### Exercise details
Restate each line of the listing exactly, without carrying over any pictures.

### Stored data
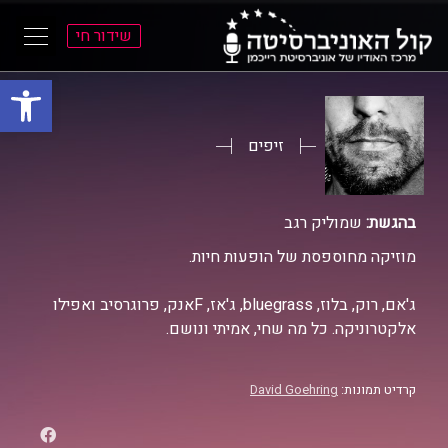
שידור חי
פתח סרגל
ל
ל
תוכן
תפריט
ראשי
ראשי
זיפים
בהגשת:
שמוליק רגב
מוזיקה מחוספסת של הופעות חיות.
ג'אם, רוק, בלוז, bluegrass, ג'אז, Fאנק, פרוגרסיב ואפילו
אלקטרוניקה. כל מה שחי, אמיתי ונושם.
קרדיט תמונות:
David Goehring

### Solution for this task
שידור חי
פתח סרגל
ל
ל
תוכן
תפריט
ראשי
ראשי
זיפים
בהגשת:
שמוליק רגב
מוזיקה מחוספסת של הופעות חיות.
ג'אם, רוק, בלוז, bluegrass, ג'אז, Fאנק, פרוגרסיב ואפילו
אלקטרוניקה. כל מה שחי, אמיתי ונושם.
קרדיט תמונות:
David Goehring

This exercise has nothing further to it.